Tarefa do exercício |
Reproduza tudo, do começo das entradas até a linha que contém "निवाऱ्यासाठी", com as duas extremidades incluídas. Deixe as imagens fora da resposta.

Dados da tarefa |
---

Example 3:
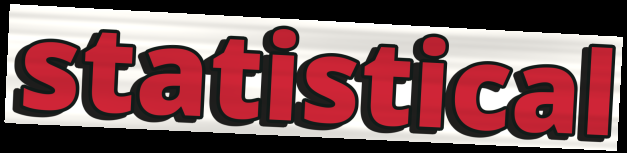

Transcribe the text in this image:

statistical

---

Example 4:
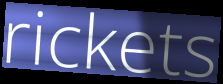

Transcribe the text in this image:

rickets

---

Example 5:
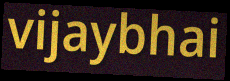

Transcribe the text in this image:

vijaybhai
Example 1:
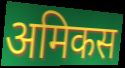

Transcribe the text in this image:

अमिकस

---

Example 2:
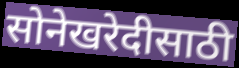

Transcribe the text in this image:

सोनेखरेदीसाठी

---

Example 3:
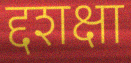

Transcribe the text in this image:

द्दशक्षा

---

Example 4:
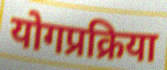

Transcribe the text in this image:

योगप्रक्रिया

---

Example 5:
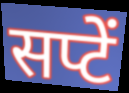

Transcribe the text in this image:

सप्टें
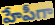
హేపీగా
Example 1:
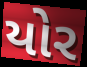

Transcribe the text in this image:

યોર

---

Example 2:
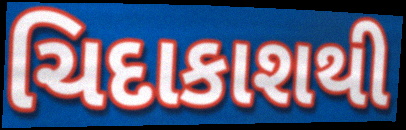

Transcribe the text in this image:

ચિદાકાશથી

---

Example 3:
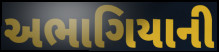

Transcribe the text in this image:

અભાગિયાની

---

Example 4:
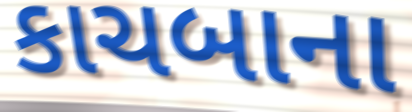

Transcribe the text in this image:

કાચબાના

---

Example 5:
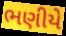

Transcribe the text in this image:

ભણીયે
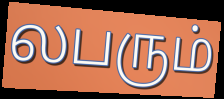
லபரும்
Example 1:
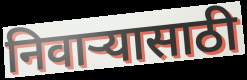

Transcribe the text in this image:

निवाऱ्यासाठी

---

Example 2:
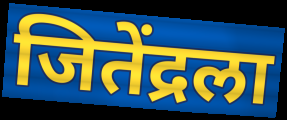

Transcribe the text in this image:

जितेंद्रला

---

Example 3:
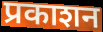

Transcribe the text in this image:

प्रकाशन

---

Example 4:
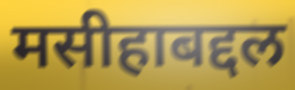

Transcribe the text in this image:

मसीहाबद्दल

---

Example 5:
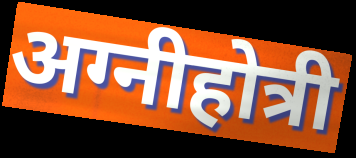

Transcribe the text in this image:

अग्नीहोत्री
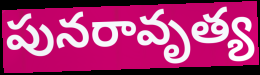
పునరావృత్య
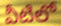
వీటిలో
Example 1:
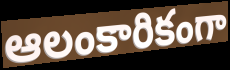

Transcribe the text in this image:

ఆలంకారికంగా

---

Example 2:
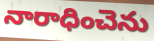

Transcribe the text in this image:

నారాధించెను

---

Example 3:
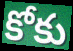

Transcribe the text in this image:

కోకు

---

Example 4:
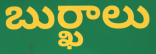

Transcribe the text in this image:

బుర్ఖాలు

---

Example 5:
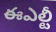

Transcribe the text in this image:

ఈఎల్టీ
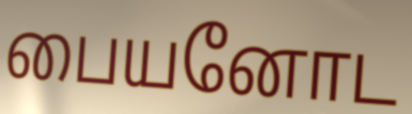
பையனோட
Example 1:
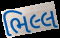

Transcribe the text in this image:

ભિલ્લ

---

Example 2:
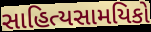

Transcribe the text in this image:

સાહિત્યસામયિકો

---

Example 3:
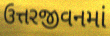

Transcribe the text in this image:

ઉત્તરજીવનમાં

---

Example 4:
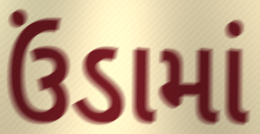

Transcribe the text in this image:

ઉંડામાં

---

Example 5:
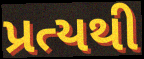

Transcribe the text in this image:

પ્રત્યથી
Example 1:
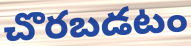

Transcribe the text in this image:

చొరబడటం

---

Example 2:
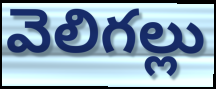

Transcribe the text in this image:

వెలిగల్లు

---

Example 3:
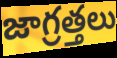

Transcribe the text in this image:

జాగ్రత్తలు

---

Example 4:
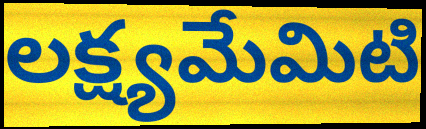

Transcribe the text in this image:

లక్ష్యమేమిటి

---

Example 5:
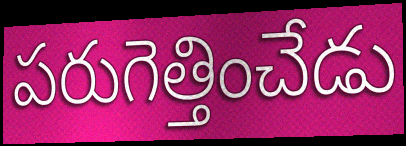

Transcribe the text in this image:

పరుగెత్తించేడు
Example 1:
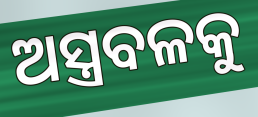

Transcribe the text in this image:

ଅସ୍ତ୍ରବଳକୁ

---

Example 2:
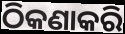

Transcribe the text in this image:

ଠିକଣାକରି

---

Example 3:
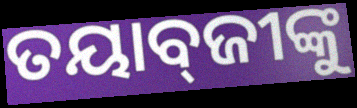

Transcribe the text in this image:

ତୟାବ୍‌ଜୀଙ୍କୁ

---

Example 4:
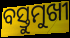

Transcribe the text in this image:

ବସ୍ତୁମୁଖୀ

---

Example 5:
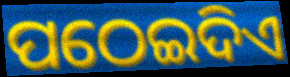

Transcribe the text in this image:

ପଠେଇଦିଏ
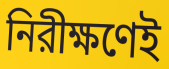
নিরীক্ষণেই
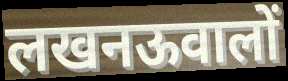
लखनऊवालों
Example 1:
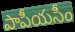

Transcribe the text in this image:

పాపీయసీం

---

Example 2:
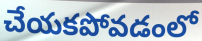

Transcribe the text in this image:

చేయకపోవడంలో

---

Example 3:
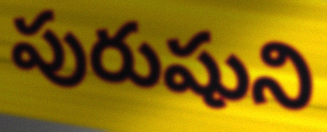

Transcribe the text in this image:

Resposta à tarefa |
---

Example 3:

Transcribe the text in this image:

statistical

---

Example 4:

Transcribe the text in this image:

rickets

---

Example 5:

Transcribe the text in this image:

vijaybhai
Example 1:

Transcribe the text in this image:

अमिकस

---

Example 2:

Transcribe the text in this image:

सोनेखरेदीसाठी

---

Example 3:

Transcribe the text in this image:

द्दशक्षा

---

Example 4:

Transcribe the text in this image:

योगप्रक्रिया

---

Example 5:

Transcribe the text in this image:

सप्टें
హేపీగా
Example 1:

Transcribe the text in this image:

યોર

---

Example 2:

Transcribe the text in this image:

ચિદાકાશથી

---

Example 3:

Transcribe the text in this image:

અભાગિયાની

---

Example 4:

Transcribe the text in this image:

કાચબાના

---

Example 5:

Transcribe the text in this image:

ભણીયે
லபரும்
Example 1:

Transcribe the text in this image:

निवाऱ्यासाठी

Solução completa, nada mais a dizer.